Григорович, по-видимому, предполагал создание романа в традиционном социально-психологическом ключе, хорошо освоенном в его время. Чеховская же программа несравненно шире: в этом перечислении причин, начиная от самых обыденных, интимно личных, до отдаленных исторических ретроспектив, до генетической памяти, в самом деле отягощенной тем, что у Чехова названо татарщиной, до бесконечных российских зим и непогожих осенних дней и ночей, заключен не один, пусть даже и многотомный, роман, а в точнейшем смысле этого слова «энциклопедия русской жизни», в которой есть и пушкинская поэтичность, и романтическое разочарование в жизни, и то, о чем позднее скажет Заречная: «Груба жизнь!», и много, много еще…

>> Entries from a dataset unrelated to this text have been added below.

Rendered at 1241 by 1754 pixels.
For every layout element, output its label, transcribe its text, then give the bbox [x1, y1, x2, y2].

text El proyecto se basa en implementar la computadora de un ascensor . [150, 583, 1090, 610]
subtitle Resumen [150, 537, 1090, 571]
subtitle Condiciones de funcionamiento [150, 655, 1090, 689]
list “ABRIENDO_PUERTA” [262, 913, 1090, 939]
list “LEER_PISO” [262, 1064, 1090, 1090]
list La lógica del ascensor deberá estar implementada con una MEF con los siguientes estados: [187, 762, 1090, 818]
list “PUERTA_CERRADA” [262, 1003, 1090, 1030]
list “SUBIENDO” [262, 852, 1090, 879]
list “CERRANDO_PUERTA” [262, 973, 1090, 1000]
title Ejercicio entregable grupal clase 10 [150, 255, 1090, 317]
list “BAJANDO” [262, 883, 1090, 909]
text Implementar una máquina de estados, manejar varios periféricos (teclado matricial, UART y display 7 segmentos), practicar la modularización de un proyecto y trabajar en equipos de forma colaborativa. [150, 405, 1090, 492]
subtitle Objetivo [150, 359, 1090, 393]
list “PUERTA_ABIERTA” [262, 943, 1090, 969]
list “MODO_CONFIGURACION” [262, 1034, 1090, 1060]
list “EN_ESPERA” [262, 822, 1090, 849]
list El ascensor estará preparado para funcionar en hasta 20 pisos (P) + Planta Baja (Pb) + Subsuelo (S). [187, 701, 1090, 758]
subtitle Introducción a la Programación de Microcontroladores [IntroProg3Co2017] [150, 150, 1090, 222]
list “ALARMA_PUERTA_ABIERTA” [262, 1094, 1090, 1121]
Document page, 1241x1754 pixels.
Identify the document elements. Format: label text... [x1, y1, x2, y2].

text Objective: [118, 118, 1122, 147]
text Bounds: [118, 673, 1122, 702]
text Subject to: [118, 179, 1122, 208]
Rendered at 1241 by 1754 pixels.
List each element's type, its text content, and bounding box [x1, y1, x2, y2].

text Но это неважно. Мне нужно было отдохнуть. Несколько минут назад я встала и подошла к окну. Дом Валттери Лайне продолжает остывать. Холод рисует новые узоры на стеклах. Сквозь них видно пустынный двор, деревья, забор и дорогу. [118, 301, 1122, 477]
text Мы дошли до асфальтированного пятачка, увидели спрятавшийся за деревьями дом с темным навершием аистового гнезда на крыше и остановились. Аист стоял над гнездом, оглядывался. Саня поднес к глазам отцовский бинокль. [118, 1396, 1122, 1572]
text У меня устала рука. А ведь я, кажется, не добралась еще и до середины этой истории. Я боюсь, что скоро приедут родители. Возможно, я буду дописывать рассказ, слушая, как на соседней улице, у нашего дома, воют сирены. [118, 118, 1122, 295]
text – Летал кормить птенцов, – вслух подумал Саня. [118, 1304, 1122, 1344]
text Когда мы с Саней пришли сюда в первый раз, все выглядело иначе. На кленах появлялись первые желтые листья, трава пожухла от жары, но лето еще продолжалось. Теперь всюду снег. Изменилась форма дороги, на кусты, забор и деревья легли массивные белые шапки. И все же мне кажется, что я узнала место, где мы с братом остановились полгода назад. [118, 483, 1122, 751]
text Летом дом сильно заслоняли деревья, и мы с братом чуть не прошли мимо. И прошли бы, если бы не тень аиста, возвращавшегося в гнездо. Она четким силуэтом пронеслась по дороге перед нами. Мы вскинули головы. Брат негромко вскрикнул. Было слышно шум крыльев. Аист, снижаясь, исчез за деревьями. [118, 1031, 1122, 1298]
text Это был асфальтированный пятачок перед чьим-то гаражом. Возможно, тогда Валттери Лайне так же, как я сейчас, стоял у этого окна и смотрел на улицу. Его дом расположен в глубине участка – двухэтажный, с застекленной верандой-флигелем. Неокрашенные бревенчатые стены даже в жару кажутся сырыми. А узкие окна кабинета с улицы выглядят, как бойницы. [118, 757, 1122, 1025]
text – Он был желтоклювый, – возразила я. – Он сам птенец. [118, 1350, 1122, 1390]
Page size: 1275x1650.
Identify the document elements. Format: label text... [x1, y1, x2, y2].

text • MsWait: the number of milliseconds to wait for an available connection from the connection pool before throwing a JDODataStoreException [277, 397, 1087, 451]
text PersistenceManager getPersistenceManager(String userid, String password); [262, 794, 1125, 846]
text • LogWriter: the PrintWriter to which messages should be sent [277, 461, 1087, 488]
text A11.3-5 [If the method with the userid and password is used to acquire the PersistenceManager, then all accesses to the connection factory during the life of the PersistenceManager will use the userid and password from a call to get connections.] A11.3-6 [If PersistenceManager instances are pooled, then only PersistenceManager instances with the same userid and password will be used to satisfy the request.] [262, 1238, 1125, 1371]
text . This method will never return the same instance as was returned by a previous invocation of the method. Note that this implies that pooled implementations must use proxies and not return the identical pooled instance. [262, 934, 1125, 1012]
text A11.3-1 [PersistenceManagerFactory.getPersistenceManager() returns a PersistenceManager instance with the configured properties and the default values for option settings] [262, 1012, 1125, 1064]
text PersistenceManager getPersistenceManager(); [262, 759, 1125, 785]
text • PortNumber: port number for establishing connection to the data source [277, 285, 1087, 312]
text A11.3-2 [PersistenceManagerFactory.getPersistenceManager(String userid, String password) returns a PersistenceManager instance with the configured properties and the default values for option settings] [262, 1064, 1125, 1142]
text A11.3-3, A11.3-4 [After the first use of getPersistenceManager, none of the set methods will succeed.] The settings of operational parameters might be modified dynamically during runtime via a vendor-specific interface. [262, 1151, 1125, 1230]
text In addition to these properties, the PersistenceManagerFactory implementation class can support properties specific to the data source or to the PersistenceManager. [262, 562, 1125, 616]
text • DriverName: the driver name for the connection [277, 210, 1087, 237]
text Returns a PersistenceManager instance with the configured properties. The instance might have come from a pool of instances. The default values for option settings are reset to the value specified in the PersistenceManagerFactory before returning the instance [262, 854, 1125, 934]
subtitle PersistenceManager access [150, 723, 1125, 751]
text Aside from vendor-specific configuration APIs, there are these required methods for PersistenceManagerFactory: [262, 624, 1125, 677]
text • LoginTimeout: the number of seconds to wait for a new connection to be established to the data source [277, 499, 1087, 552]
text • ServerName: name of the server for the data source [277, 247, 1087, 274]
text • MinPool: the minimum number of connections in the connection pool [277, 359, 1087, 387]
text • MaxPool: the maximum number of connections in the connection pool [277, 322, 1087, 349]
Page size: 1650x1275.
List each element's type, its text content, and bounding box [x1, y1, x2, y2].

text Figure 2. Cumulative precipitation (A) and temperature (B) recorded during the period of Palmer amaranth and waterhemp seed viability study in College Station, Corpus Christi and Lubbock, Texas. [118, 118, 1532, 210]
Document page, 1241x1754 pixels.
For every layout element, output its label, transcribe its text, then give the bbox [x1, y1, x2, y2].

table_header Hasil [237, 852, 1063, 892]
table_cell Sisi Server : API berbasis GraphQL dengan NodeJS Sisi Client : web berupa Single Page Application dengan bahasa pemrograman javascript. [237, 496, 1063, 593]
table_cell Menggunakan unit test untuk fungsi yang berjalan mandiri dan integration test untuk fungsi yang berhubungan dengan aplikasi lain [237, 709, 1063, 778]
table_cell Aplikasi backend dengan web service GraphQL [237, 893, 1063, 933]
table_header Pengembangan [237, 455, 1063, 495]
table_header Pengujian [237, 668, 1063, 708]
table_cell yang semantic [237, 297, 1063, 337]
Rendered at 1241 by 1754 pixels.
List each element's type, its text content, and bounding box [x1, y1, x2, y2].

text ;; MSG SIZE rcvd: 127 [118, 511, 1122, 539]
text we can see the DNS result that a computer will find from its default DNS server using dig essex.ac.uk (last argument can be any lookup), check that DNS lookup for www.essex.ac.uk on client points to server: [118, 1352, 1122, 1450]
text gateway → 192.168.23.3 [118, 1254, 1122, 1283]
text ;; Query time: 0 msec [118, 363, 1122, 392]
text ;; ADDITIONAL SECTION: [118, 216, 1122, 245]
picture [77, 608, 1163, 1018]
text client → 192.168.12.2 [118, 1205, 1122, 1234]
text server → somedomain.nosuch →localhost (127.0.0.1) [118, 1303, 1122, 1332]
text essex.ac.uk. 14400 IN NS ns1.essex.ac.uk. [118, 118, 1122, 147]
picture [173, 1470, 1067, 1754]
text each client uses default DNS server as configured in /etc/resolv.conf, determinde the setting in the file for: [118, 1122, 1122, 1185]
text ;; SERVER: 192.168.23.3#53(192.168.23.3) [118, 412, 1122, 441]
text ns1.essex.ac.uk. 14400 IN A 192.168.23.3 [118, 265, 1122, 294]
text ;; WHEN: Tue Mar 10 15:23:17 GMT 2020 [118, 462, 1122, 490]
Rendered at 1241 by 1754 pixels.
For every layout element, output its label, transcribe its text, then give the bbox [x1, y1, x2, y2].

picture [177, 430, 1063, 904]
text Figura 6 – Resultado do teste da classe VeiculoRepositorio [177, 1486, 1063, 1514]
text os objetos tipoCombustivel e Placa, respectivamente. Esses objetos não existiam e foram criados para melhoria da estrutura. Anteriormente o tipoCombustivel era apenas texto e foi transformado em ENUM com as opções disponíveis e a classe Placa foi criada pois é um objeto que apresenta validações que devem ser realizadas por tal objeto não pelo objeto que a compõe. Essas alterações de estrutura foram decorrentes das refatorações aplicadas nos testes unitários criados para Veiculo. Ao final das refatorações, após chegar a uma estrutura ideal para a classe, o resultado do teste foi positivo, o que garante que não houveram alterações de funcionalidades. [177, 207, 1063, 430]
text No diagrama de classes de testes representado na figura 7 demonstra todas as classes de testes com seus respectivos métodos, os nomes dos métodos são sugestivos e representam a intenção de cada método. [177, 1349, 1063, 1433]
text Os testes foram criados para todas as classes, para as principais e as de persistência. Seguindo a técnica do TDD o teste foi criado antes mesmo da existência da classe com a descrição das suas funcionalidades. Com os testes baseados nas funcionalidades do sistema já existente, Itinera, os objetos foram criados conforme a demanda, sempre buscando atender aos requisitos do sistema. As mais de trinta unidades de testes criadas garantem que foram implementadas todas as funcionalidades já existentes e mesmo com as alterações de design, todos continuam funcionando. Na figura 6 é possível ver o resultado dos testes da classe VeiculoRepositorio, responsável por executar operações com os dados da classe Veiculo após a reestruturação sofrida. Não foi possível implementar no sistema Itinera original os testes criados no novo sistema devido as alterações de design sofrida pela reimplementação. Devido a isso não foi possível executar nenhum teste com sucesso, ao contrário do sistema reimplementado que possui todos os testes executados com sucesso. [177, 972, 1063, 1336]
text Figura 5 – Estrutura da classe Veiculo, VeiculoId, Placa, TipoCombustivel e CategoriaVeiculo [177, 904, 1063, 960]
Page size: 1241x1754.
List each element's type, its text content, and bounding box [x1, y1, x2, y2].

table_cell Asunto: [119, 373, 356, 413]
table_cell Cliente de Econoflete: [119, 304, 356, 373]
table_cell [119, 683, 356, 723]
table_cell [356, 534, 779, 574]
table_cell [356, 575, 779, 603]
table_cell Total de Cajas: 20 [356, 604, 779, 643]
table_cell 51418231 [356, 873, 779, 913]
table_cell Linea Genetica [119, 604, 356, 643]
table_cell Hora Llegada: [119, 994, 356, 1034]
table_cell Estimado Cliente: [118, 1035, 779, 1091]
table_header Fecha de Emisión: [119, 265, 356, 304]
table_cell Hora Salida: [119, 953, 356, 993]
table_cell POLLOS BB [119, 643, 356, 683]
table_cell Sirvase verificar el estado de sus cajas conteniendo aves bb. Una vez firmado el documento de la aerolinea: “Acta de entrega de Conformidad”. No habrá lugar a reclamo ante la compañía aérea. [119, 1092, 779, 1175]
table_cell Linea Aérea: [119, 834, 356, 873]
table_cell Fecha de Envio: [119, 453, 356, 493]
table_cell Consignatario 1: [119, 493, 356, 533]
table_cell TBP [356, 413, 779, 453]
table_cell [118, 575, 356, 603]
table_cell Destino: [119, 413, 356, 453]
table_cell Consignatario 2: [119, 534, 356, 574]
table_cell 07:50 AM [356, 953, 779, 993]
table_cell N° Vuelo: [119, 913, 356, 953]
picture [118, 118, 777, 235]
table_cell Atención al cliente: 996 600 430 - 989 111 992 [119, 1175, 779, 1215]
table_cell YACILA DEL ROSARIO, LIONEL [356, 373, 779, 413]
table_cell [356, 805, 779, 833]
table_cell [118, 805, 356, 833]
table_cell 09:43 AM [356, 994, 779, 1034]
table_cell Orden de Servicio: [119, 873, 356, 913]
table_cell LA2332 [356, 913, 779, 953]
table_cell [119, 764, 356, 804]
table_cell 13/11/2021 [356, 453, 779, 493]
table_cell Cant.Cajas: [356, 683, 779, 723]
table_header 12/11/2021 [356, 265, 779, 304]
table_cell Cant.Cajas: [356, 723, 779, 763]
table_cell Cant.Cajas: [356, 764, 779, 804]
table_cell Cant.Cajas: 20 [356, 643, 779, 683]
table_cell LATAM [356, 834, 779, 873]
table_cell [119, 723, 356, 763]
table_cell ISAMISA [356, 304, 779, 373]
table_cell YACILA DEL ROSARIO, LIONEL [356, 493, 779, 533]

Этот чеховский молодой человек, этот повзрослевший Егорушка должен был столкнуться не с гимназическим учителем, пусть даже и таким страшным, как Беликов или реальный Урбан (о нем Чехову писал из Таганрога в 1887 году врач И. В. Еремеев), даже не с условиями российской действительности или «средой», о которой так привычно было говорить «среда заела», а прежде всего с самим собой, с наследственными конфликтами собственной души, с тем, о чем говорили: «Что ж, таков его удел», «такова судьба, ничего не попишешь…» Возможно, Чехову представлялся не отдельный сюжет или определенная книга, но скорее существенно новая универсальная концепция повествования о жизни, включавшая в себя, в частности, такие неожиданные планы и мотивы, как губящий человека бескрайний простор, в котором так легко затеряться и так трудно себя найти, то есть, очевидно, не только реальные горизонты русской земли, но также метафорические пространства российской истории, среди которых блуждают знаменитые персонажи позднего Чехова — Иван Великопольский («Студент»), преосвященный Петр («Архиерей»), барон Тузенбах («Три сестры»). И можно приводить иные имена иных лиц, ранних и поздних, сохраняющих тем не менее очевидное родовое сходство с Егорушкой, который первым столкнулся со степью, с тайными, темными ощущениями пережитого до него, с тем, что от рождения заложено в каждом из нас, что можно было бы назвать «генетическим пространством души».